27 of 34 running backs who went on to finish as fantasy RB1s posted elite Broad Jump scores at the combine. That number sounds like a revelation. In certain circles right now, it is getting treated like one. People are reading it and immediately recalibrating their entire draft boards based on a standing long jump.
Slow down. That number is actually a perfect illustration of what is wrong with how everyone, teams included, uses combine data: we find a signal that works in one quadrant, generalize it everywhere, and act like we have cracked the code on a problem that has been humbling NFL front offices for fifty years.
What the Research Actually Says
There is a lot of it, and it is not flattering for the combine-as-oracle crowd. A landmark study published in the Journal of Strength and Conditioning Research found no consistent statistical relationship between combine tests and professional football performance, with the sole notable exception being sprint tests for running backs. A separate peer-reviewed study analyzed combine participants from 2005 to 2010 across six positions and found that combine measures could predict anywhere from 4% to 62% of variance in individual on-field variables. That 62% figure sounds impressive until you read the fine print: it applies specifically to QB rushing yards, which is one of the least predictive stats for actual quarterback value.
Sumer Sports ran correlation coefficients on combine tests versus NFL success from the 2008 through 2022 draft classes. In statistical circles, a coefficient of 0.60 is the minimum threshold to actually believe in a relationship. Only 5 of 11 position groups had a maximum coefficient anywhere near 0.30. For wide receivers, a position where the media loses its mind over every 40 time, there were no tests that even cleared the 0.30 threshold. None.
And yet, the forty-yard dash remains the single strongest predictor of draft order. Teams are using a number that predicts where players get picked, not whether they actually succeed, and calling it evaluation.
The Market Is Pricing the Wrong Thing
This is where it gets interesting to me as someone who thinks about mispriced markets. Kitman Labs ran an AI model on historical combine and college production data and found that first-round picks reach success just 56 to 69% of the time depending on position. Their model, applied to the 2022 draft class, flagged Brock Purdy as the quarterback with the highest probability of NFL success at 51%. He was the last pick in the entire draft. The combine did not see that. Draft capital did not see it either. What the model caught was college production efficiency and athleticism working together, not forty times in isolation.
RotoWire analyzed 800 first-round selections across 25 draft classes. Even at pick five, historically the most productive slot in round one, the All-Pro rate sits at 36%. That means nearly two-thirds of the supposedly elite picks at the best spot in the draft never make a single All-Pro team.

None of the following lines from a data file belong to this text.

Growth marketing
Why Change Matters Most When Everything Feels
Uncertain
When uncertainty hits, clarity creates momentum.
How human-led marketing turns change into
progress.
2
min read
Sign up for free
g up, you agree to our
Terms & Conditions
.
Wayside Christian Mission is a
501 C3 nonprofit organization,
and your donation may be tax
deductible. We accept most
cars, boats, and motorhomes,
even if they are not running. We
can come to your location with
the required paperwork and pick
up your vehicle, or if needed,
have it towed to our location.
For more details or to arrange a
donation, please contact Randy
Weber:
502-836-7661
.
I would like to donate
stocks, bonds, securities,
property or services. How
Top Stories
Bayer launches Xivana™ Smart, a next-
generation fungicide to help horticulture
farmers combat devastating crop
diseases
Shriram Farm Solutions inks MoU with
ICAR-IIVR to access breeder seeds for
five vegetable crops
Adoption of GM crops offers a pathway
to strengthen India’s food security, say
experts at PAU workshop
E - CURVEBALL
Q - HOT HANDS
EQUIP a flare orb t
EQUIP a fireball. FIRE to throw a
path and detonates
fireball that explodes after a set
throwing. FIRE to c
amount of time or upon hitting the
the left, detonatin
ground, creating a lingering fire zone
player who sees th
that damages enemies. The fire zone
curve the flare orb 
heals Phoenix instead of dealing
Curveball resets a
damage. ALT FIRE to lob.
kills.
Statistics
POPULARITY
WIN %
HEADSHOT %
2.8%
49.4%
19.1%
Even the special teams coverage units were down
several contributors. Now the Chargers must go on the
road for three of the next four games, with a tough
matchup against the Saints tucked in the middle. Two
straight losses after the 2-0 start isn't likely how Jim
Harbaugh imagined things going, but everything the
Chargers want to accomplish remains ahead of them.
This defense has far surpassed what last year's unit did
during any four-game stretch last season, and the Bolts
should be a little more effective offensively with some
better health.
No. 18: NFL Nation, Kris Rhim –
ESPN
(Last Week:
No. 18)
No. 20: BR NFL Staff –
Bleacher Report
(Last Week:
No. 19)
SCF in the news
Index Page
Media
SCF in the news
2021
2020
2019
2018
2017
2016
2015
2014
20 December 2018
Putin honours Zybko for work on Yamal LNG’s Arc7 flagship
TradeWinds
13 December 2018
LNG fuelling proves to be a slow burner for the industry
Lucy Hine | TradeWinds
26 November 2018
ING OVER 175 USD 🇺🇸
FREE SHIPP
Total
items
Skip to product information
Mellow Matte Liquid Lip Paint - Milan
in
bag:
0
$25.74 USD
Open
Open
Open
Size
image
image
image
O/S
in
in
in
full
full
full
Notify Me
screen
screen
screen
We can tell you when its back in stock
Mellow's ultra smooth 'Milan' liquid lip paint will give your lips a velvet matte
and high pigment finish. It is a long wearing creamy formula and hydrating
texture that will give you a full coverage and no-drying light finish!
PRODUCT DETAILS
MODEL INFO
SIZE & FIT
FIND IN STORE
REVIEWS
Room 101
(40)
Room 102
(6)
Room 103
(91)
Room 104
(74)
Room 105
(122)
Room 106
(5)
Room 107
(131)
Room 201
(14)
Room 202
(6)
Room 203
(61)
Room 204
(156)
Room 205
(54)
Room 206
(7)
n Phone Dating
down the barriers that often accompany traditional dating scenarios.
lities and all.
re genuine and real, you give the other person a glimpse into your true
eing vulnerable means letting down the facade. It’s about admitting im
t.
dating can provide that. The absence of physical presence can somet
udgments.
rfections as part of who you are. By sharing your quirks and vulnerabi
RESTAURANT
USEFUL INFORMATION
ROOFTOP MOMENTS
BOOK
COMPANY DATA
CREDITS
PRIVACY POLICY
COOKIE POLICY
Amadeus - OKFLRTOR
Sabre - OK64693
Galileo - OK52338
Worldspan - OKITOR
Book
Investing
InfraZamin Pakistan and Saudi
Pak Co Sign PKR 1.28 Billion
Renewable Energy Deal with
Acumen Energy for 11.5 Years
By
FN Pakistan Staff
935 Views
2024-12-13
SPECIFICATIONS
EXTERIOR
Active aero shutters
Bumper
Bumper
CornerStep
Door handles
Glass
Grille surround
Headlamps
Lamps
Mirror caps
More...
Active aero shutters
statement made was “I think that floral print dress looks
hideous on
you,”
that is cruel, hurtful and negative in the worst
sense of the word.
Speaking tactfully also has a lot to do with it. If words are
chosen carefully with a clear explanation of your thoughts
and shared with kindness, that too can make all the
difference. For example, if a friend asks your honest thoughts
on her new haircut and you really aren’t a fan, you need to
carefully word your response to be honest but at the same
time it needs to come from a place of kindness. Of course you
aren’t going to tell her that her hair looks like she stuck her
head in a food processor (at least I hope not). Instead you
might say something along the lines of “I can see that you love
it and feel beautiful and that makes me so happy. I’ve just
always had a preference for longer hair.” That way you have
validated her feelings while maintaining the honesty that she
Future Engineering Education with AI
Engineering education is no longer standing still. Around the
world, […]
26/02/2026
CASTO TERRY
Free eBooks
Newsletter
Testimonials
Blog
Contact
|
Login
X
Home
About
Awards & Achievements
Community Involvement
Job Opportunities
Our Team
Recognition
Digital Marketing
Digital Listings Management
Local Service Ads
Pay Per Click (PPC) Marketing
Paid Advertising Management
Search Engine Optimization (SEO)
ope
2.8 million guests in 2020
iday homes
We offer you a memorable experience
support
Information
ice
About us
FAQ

Cornerback, one of the most heavily drafted positions in round one, carries a 64% miss rate. Teams have been drafting fast corners based on forty times for decades and burning first-round capital at a clip that should embarrass any analytically literate front office.
Meanwhile, college performance keeps showing up as a better predictor than combine testing in study after study. A study of 764 college players across positions found that college production was more strongly correlated with future NFL success than raw physical ability tests at the combine. That is a finding worth sitting with. The thing scouts fly around the country to watch in person, the actual football, is better at predicting football than the workout event every media outlet treats as a holy text.
Where the Real Edge Lives
Not all combine data is noise. The Broad Jump for running backs, the three-cone drill for wide receivers and tight ends, the shuttle for linebackers: these are genuine signals, but they require position-specific context to mean anything. Sharp analysts know this. The 40 time for wide receivers correlates more with draft position than with actual production. That mismatch is a market inefficiency, and markets that consistently misprice the same variable are markets you can exploit.
For fantasy and dynasty purposes, the practical takeaway is simple. A bad combine should make you look harder at a prospect, not cross him off. College production against competitive defenses remains one of the strongest available signals. Combine data is most useful as a secondary filter, not a primary ranking tool.
The combine is evolving, slowly. The 2026 combine just added an isometric bench press hold to better measure force production. Last year, only 25% of prospects even participated in the standard bench press, and over the past four years the overall participation rate has been just 30%. Teams are already voting with their feet on which drills actually matter.
The public hammers certain combine performances every year and reprices players based on forty times that will be forgotten in three seasons. You know what that means. The consensus board, built partly on media hype around measurables, is leaving value on the table for anyone willing to weight college production correctly and treat combine data the way it deserves to be treated: as one input in a larger model, not the model itself.
Tom Brady ran a 5.28 forty. The combine thought he was a tight end who couldn't run. He turned out fine.